Al otro día de la carrera, otra vez apremiados por el tiempo y prácticamente “empaquetados” en el carro, nos encontramos en la mitad de la carretera una pequeña casa tan rucia como sus habitantes, tan empolvada como el desierto, casi que camuflada con el entorno, diría que me la encontré por accidente. No había tenido tiempo de hacer muchas compras, ni lo tendría de aquí en adelante, pero al sacudir la arena de la entrada y abrir las raídas cortinas me encontré con una versión personal del bazar de Marrakech, ahí estaba todo lo que quería, las telas que le compré a mi madre, las teteras para mi hermana, el collar con el que soñaba antes de venir y a unos precios bastante amables, tanto que ni siquiera quise regatear con los propietarios.

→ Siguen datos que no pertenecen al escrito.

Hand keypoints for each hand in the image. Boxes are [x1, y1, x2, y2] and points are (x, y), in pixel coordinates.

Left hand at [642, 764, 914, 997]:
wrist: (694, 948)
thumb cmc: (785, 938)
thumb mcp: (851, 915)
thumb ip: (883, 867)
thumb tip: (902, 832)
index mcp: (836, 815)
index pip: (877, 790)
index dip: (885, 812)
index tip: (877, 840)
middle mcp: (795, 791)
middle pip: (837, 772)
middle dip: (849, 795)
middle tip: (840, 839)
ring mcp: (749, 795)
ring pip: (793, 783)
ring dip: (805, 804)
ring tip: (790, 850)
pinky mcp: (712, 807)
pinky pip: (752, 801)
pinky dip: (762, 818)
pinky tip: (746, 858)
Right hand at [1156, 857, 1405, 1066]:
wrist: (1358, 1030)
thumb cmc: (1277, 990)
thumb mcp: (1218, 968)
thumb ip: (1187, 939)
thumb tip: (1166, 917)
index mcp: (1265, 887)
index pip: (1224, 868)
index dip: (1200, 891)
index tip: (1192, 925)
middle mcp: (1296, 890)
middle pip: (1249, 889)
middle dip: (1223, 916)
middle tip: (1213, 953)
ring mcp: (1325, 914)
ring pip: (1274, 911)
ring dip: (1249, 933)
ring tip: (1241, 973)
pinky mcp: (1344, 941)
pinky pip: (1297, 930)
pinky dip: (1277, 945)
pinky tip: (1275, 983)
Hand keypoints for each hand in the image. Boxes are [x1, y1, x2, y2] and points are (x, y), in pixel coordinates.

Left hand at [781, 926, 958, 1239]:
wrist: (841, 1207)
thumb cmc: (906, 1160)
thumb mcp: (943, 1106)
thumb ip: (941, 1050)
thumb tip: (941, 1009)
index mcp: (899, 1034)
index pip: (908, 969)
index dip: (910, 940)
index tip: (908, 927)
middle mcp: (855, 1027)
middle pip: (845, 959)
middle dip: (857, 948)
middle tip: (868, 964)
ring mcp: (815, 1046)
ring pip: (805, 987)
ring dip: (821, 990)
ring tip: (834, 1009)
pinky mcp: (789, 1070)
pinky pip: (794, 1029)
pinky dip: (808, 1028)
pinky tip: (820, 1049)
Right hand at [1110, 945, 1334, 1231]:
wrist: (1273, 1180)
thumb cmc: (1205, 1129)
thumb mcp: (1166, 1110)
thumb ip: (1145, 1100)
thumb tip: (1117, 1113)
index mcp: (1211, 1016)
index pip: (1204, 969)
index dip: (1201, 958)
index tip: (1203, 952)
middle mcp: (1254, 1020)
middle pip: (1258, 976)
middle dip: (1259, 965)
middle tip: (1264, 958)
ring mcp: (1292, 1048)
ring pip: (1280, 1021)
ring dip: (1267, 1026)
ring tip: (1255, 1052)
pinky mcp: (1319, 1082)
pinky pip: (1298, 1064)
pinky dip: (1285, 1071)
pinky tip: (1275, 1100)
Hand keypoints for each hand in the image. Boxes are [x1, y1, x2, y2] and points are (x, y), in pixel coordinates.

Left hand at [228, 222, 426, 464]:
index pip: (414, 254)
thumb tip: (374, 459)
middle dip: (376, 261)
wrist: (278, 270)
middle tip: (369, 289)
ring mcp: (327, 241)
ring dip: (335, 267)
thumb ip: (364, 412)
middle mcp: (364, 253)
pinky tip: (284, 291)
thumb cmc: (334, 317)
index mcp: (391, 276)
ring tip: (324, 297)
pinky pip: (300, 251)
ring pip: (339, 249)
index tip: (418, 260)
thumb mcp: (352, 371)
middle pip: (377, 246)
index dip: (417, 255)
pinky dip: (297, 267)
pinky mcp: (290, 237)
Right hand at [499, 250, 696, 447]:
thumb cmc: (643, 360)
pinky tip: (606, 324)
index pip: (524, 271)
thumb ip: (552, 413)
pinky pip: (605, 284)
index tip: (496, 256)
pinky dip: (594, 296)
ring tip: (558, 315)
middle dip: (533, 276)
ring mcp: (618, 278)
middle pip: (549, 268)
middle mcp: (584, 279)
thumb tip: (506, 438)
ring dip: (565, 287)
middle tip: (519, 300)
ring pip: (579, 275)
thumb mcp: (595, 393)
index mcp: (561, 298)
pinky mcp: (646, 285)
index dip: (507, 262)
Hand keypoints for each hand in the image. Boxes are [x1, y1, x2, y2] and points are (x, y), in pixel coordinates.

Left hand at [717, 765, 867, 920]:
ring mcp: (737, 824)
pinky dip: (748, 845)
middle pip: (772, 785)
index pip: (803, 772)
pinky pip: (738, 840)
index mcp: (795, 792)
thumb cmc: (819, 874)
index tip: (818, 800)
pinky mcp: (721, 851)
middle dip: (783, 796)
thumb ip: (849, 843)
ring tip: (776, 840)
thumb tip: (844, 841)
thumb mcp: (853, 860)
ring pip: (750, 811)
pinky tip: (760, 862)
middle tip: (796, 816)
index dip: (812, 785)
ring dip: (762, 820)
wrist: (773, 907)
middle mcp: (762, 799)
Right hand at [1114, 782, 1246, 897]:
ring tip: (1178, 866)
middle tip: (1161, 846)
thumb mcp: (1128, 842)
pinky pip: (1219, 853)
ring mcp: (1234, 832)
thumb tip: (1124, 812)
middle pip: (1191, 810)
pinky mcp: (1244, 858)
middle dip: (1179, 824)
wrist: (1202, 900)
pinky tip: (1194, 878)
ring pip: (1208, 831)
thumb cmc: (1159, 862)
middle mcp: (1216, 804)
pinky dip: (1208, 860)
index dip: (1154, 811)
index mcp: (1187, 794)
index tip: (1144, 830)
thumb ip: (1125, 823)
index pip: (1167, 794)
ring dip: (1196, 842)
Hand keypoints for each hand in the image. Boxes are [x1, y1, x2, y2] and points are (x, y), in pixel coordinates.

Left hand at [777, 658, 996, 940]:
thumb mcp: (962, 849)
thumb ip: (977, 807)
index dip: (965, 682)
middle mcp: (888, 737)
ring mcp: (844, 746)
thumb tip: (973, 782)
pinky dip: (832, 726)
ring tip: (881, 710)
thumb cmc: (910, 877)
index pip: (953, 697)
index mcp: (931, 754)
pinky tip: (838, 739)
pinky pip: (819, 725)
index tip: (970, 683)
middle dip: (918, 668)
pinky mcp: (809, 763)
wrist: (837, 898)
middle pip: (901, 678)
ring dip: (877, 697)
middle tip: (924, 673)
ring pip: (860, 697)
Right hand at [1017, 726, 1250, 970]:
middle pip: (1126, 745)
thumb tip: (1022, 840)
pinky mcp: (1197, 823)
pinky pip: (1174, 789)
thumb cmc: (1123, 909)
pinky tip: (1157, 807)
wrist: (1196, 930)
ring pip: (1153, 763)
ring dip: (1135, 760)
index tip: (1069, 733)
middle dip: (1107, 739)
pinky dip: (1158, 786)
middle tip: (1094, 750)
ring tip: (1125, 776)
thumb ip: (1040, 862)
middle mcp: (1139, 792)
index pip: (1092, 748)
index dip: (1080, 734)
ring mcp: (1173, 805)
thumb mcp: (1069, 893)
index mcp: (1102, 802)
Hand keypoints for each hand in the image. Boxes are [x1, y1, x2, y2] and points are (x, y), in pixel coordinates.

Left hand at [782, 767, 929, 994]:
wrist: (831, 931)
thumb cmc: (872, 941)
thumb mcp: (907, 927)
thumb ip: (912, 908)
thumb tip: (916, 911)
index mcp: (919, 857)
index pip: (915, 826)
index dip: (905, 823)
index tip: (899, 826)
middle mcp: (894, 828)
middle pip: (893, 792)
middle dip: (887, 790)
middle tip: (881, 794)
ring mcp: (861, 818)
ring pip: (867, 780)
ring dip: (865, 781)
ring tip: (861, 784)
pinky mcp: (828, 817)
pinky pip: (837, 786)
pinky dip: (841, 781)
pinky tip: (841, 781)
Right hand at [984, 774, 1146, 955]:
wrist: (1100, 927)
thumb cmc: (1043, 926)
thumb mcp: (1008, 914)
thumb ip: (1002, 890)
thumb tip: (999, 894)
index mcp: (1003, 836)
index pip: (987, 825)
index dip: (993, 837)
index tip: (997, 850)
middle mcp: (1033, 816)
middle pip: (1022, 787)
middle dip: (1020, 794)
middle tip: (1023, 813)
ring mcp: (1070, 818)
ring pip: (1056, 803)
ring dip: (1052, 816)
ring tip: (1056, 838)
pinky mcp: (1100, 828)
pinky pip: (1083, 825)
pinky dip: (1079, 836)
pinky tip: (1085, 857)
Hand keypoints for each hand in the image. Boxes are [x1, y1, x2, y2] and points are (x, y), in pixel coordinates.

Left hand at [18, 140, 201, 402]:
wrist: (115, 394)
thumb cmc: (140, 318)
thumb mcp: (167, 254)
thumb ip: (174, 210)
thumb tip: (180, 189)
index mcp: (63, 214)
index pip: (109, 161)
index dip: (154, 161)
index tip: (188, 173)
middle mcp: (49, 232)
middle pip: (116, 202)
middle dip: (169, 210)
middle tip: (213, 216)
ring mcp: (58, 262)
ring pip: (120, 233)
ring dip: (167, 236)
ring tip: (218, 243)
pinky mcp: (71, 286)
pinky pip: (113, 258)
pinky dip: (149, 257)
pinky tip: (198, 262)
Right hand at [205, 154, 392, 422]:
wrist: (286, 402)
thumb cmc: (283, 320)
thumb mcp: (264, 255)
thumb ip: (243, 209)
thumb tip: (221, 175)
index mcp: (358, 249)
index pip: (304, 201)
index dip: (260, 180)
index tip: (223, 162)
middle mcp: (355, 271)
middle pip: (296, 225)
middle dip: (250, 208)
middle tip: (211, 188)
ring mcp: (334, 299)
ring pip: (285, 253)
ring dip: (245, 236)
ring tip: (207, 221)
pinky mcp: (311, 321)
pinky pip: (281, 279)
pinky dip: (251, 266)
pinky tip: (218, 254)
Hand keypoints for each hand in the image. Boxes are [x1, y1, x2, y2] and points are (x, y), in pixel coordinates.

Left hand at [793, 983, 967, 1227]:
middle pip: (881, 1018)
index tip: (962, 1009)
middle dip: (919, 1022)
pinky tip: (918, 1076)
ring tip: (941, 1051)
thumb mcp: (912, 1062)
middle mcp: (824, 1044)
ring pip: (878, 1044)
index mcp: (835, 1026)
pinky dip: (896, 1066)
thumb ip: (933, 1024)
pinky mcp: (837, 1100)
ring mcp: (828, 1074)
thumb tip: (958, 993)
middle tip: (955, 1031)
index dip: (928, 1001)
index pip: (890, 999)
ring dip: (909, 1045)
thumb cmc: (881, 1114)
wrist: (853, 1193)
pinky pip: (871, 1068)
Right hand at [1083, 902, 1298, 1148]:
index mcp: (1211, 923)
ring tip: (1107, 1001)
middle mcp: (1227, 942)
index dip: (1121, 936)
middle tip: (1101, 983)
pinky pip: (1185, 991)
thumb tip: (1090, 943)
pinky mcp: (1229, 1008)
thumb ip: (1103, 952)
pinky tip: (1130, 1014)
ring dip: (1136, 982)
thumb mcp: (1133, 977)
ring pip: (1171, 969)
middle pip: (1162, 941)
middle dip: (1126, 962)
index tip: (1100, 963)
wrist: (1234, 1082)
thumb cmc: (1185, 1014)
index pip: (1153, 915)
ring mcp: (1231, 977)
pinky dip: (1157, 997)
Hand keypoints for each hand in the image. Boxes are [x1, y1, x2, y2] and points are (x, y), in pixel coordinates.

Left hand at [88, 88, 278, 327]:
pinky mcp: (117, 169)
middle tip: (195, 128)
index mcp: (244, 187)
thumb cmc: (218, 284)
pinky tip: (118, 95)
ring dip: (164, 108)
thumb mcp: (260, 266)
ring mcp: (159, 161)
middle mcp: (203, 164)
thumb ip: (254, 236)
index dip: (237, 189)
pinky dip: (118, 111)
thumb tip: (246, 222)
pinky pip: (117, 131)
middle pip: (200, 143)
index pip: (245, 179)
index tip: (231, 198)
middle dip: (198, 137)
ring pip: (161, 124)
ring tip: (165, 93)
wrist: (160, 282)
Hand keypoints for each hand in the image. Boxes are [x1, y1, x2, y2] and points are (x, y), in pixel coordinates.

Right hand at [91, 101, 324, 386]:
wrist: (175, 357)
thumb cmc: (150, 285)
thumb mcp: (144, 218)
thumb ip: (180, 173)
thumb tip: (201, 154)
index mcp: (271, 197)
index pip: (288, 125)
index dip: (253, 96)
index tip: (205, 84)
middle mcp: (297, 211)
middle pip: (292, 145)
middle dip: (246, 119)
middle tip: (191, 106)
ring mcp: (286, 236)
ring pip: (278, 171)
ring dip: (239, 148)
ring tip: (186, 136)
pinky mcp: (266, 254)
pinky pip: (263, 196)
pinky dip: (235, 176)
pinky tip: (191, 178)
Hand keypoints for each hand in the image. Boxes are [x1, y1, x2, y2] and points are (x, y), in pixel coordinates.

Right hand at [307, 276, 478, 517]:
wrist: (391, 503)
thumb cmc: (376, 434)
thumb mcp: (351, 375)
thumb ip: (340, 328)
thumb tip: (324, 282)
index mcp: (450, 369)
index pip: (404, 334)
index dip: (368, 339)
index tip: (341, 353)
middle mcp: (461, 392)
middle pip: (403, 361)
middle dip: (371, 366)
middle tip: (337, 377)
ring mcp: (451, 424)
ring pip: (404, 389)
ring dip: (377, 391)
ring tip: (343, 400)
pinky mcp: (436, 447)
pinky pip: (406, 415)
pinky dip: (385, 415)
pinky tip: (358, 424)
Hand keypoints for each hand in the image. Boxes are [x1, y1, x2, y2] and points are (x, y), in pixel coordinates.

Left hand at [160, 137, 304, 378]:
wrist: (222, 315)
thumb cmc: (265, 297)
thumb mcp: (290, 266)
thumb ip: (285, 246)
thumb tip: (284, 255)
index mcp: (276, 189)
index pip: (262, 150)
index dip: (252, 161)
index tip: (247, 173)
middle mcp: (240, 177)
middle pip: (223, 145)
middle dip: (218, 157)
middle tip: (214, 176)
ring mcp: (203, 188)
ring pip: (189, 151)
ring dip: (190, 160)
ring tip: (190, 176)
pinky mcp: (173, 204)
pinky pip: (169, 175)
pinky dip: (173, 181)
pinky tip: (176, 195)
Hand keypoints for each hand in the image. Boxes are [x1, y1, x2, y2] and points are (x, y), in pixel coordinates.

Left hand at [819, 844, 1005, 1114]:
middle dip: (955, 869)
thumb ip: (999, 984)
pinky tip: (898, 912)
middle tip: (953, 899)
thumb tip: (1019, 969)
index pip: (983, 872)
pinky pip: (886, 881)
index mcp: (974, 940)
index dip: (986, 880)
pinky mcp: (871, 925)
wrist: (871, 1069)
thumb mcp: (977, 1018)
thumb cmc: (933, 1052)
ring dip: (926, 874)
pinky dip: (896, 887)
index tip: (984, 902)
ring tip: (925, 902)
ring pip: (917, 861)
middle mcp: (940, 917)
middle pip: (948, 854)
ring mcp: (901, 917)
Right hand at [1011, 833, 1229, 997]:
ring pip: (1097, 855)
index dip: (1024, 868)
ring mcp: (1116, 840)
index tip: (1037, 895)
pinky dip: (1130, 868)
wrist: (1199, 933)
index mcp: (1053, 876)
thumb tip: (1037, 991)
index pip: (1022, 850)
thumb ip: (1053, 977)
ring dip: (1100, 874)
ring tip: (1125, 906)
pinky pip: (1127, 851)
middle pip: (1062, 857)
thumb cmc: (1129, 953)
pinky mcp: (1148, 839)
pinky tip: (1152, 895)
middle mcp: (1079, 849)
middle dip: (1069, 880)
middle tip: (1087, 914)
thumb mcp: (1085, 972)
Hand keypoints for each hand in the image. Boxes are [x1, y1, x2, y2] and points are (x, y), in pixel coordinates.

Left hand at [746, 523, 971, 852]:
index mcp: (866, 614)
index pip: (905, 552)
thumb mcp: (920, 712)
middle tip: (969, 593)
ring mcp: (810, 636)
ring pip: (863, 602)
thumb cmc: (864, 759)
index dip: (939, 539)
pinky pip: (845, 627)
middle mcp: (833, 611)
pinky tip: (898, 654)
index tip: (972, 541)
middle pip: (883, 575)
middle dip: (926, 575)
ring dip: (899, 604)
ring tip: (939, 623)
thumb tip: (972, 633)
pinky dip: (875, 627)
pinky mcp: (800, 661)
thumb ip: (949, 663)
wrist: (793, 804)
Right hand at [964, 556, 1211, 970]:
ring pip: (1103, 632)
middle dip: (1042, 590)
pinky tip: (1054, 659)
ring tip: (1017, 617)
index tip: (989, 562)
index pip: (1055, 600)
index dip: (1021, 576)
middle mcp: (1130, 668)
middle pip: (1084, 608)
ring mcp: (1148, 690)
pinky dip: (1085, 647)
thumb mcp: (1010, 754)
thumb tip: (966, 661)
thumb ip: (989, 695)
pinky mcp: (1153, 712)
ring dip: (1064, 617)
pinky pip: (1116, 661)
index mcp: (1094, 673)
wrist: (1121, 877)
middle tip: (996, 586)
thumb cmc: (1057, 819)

Partimos del sorpresivo almacén y lo último que Pirry encontró fueron unos pequeños fósiles que atestiguaban que este inmenso desierto, este océano de fuego, alguna vez fue un mar líquido que se trasladó a algún otro lugar en este planeta nuestro, tan dinámico.

Marruecos será siempre para mí un viaje inolvidable. Muchas veces todavía, cuando cierro los ojos y veo las imágenes del color naranja ácido de sus paisajes, el azul eléctrico de sus cielos y el dorado que desprenden los hermosos personajes con los que me topé, solamente me viene a la cabeza la idea de volver a recorrerlo y enamorarme.